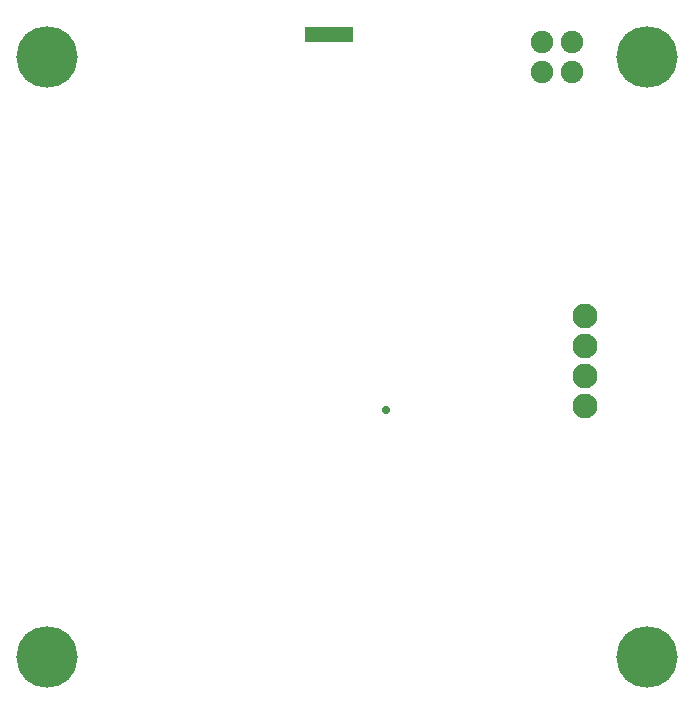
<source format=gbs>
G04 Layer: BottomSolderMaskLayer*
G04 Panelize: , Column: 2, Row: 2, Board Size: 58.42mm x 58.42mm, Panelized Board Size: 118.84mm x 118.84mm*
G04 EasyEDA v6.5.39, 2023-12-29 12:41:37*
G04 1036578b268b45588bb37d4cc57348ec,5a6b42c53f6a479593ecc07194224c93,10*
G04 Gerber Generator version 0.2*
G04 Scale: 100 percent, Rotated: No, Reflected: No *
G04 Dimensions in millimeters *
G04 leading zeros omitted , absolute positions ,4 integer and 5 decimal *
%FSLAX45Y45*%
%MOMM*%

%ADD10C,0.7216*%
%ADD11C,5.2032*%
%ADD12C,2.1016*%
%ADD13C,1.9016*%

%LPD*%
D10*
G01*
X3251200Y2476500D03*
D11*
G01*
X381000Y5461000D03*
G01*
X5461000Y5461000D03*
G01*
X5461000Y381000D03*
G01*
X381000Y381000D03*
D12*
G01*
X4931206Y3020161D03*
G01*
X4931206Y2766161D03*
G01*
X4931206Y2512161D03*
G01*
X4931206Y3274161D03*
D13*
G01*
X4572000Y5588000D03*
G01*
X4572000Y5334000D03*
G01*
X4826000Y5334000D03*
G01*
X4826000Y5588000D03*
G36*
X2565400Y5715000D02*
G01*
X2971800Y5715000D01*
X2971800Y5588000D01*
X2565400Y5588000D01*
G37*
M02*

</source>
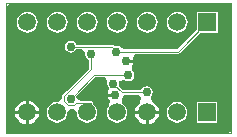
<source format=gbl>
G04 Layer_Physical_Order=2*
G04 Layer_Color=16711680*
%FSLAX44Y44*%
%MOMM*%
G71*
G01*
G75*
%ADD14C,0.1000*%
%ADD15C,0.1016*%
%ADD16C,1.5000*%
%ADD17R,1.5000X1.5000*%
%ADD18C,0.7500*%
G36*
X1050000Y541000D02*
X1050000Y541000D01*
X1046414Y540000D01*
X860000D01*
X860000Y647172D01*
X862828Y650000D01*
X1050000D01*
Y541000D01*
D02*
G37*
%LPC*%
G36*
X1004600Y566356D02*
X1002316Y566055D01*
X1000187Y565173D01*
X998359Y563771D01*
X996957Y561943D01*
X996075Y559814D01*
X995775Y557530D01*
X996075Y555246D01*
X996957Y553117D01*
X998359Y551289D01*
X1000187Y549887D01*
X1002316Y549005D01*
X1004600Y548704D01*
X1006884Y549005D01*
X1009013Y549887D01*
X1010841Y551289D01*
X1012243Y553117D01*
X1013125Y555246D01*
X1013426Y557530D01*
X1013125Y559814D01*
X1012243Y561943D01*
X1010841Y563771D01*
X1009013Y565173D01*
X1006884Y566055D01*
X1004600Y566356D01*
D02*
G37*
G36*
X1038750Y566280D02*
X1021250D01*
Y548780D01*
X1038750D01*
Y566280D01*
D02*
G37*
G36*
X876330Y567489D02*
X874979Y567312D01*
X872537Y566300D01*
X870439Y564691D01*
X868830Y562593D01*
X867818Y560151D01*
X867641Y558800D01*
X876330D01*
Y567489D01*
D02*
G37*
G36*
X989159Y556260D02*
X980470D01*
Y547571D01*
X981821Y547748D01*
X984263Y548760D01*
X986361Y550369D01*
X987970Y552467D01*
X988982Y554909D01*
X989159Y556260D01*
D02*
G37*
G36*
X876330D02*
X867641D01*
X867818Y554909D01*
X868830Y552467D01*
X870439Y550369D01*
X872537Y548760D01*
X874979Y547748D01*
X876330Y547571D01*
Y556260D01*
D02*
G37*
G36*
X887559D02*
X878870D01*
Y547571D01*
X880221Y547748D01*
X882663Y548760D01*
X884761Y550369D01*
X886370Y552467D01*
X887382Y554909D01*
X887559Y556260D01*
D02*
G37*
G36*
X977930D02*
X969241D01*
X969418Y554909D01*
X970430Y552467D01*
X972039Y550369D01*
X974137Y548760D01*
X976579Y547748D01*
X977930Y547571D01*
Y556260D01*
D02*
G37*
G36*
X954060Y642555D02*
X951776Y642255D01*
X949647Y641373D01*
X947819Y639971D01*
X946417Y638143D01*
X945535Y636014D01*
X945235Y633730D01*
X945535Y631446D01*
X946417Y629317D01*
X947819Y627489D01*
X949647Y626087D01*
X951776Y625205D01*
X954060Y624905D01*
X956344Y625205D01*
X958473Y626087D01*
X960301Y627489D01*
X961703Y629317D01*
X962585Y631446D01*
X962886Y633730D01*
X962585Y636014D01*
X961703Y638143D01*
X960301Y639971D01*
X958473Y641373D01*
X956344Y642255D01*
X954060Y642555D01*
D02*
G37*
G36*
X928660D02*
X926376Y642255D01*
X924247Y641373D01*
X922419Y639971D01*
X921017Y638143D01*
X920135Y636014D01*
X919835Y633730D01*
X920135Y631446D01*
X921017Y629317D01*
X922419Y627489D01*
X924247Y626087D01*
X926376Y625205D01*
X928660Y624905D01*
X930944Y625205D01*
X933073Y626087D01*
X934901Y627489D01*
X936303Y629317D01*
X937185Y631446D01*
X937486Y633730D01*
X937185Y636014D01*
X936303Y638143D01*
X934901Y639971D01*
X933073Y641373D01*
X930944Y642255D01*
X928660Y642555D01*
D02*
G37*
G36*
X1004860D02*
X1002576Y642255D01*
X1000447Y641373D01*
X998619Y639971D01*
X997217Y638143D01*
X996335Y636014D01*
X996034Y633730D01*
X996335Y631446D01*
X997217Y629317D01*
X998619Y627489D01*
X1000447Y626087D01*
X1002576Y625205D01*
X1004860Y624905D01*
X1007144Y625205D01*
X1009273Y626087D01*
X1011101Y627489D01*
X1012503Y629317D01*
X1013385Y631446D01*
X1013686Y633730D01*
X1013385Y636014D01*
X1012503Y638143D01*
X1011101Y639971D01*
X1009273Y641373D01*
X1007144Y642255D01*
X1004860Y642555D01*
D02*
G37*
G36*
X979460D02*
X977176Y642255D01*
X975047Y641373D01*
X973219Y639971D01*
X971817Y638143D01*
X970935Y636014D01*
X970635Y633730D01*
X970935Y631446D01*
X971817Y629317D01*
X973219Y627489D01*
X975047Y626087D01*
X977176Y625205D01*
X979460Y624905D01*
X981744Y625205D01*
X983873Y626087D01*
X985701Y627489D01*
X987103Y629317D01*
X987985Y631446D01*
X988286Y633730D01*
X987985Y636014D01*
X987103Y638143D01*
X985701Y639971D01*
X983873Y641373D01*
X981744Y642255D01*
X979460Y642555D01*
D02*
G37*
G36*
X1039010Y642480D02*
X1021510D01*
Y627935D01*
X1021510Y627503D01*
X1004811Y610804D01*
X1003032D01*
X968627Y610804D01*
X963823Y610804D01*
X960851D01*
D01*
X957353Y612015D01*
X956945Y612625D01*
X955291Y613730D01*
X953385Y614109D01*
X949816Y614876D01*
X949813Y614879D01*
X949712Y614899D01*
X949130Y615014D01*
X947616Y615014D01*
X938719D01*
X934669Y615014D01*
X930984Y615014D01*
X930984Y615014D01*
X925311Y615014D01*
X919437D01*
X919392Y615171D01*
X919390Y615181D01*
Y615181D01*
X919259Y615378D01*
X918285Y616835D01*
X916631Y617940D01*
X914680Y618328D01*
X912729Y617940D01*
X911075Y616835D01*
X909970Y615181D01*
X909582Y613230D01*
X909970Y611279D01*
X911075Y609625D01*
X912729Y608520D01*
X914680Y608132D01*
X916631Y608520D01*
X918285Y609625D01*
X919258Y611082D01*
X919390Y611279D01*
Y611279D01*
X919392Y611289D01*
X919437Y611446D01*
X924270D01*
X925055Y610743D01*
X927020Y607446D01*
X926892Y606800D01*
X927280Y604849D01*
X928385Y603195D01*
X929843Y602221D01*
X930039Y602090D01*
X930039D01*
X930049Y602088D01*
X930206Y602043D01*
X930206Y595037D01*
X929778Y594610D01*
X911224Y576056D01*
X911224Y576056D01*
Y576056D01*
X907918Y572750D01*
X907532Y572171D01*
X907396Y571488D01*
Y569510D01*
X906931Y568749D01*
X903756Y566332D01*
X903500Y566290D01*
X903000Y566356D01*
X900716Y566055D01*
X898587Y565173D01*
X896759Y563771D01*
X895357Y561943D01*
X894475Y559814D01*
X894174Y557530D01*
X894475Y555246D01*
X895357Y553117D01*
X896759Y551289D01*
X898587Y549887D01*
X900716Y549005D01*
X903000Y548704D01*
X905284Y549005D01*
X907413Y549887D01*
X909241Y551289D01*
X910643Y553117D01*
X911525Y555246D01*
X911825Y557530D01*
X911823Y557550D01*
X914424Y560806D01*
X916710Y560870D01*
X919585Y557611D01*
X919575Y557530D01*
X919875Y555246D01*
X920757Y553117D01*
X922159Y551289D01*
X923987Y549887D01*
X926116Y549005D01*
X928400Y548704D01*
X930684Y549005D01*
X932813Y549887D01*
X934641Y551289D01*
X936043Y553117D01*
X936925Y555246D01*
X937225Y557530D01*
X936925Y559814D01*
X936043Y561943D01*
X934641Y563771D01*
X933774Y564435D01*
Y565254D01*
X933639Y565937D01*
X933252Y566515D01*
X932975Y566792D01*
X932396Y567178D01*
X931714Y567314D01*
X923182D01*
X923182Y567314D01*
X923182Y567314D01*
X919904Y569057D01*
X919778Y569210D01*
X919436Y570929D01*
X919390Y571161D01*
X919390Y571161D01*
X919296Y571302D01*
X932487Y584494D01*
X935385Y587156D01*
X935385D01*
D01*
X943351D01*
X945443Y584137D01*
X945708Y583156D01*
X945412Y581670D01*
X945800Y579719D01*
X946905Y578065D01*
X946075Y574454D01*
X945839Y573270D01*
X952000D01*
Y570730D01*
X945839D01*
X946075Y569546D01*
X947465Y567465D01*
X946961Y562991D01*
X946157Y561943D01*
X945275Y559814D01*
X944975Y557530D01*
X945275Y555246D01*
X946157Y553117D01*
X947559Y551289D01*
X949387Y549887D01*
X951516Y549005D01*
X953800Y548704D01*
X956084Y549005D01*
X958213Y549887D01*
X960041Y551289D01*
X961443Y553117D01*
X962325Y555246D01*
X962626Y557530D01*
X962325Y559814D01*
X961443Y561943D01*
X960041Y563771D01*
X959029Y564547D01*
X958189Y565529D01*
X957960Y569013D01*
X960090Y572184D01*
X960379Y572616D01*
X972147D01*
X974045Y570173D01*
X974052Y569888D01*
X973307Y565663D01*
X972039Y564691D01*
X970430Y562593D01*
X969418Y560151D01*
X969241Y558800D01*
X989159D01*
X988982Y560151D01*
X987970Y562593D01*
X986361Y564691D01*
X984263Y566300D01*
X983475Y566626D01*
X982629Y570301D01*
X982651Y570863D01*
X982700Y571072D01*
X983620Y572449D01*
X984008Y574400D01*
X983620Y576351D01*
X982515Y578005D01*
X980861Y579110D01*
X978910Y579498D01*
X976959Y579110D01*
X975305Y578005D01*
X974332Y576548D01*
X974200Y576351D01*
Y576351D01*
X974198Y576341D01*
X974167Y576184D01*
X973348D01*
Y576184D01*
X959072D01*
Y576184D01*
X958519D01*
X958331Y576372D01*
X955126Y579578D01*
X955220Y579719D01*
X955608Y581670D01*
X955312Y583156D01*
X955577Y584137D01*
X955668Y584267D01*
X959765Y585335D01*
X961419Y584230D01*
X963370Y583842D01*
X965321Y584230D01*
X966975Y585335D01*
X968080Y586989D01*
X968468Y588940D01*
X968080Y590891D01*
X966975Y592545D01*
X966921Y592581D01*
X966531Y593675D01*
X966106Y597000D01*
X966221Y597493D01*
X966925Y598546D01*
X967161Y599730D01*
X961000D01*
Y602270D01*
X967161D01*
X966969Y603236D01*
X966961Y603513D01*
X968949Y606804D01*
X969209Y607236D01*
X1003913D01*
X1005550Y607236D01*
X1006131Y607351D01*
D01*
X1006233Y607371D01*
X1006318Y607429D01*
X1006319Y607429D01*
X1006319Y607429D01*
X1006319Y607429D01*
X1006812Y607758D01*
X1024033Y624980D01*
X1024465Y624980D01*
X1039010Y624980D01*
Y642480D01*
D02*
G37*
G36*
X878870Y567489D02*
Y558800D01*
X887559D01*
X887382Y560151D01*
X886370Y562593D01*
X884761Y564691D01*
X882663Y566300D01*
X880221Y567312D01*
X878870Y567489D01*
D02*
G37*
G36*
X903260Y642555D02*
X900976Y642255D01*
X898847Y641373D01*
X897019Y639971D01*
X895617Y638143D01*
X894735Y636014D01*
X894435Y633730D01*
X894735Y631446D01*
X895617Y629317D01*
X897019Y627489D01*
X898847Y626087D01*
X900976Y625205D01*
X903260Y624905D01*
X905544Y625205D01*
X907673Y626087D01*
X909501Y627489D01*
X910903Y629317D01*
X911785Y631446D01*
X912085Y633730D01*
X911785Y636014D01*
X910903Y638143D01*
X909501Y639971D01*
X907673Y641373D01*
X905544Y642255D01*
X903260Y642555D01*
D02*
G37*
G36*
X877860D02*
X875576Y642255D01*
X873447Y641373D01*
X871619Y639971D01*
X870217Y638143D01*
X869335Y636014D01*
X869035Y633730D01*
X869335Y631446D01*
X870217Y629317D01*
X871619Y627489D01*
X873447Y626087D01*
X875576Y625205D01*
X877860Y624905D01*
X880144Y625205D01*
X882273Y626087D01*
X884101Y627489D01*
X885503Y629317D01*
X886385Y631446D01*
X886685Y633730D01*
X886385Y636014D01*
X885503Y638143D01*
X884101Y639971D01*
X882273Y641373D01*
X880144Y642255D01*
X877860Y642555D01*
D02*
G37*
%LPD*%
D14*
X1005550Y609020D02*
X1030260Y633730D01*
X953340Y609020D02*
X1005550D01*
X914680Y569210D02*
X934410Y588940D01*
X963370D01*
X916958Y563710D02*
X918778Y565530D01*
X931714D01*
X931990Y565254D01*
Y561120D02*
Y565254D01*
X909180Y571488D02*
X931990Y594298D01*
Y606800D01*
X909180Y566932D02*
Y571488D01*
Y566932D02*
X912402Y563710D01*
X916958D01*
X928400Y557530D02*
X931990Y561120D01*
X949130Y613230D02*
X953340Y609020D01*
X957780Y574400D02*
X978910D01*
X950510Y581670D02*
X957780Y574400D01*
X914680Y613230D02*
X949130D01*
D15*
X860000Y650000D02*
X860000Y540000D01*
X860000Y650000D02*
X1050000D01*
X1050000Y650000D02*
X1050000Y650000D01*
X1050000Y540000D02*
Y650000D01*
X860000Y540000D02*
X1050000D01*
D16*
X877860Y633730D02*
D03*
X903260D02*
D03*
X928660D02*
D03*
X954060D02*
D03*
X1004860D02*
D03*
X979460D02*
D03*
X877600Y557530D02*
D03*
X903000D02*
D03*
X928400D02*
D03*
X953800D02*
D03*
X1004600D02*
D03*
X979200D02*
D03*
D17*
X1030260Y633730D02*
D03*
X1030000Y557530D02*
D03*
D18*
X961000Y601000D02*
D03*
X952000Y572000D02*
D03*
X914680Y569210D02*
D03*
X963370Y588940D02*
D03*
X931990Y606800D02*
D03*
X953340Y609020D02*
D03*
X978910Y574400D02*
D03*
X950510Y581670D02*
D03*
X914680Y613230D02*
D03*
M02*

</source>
+ + + +
▶ _TASK BRIEF_: An exact copy of the lines above, from the first through the line that holds "X1038750Y566280D02*", is what is needed; leave the pictures out.

▶ _ANSWER SPACE_:
<source format=gbs>
G04 Layer: BottomSolderMaskLayer*
G04 Panelize: , Column: 2, Row: 2, Board Size: 58.42mm x 58.42mm, Panelized Board Size: 118.84mm x 118.84mm*
G04 EasyEDA v6.5.39, 2023-12-29 12:41:37*
G04 1036578b268b45588bb37d4cc57348ec,5a6b42c53f6a479593ecc07194224c93,10*
G04 Gerber Generator version 0.2*
G04 Scale: 100 percent, Rotated: No, Reflected: No *
G04 Dimensions in millimeters *
G04 leading zeros omitted , absolute positions ,4 integer and 5 decimal *
%FSLAX45Y45*%
%MOMM*%

%ADD10C,0.7216*%
%ADD11C,5.2032*%
%ADD12C,2.1016*%
%ADD13C,1.9016*%

%LPD*%
D10*
G01*
X3251200Y2476500D03*
D11*
G01*
X381000Y5461000D03*
G01*
X5461000Y5461000D03*
G01*
X5461000Y381000D03*
G01*
X381000Y381000D03*
D12*
G01*
X4931206Y3020161D03*
G01*
X4931206Y2766161D03*
G01*
X4931206Y2512161D03*
G01*
X4931206Y3274161D03*
D13*
G01*
X4572000Y5588000D03*
G01*
X4572000Y5334000D03*
G01*
X4826000Y5334000D03*
G01*
X4826000Y5588000D03*
G36*
X2565400Y5715000D02*
G01*
X2971800Y5715000D01*
X2971800Y5588000D01*
X2565400Y5588000D01*
G37*
M02*

</source>
<source format=gbl>
G04 Layer_Physical_Order=2*
G04 Layer_Color=16711680*
%FSLAX44Y44*%
%MOMM*%
G71*
G01*
G75*
%ADD14C,0.1000*%
%ADD15C,0.1016*%
%ADD16C,1.5000*%
%ADD17R,1.5000X1.5000*%
%ADD18C,0.7500*%
G36*
X1050000Y541000D02*
X1050000Y541000D01*
X1046414Y540000D01*
X860000D01*
X860000Y647172D01*
X862828Y650000D01*
X1050000D01*
Y541000D01*
D02*
G37*
%LPC*%
G36*
X1004600Y566356D02*
X1002316Y566055D01*
X1000187Y565173D01*
X998359Y563771D01*
X996957Y561943D01*
X996075Y559814D01*
X995775Y557530D01*
X996075Y555246D01*
X996957Y553117D01*
X998359Y551289D01*
X1000187Y549887D01*
X1002316Y549005D01*
X1004600Y548704D01*
X1006884Y549005D01*
X1009013Y549887D01*
X1010841Y551289D01*
X1012243Y553117D01*
X1013125Y555246D01*
X1013426Y557530D01*
X1013125Y559814D01*
X1012243Y561943D01*
X1010841Y563771D01*
X1009013Y565173D01*
X1006884Y566055D01*
X1004600Y566356D01*
D02*
G37*
G36*
X1038750Y566280D02*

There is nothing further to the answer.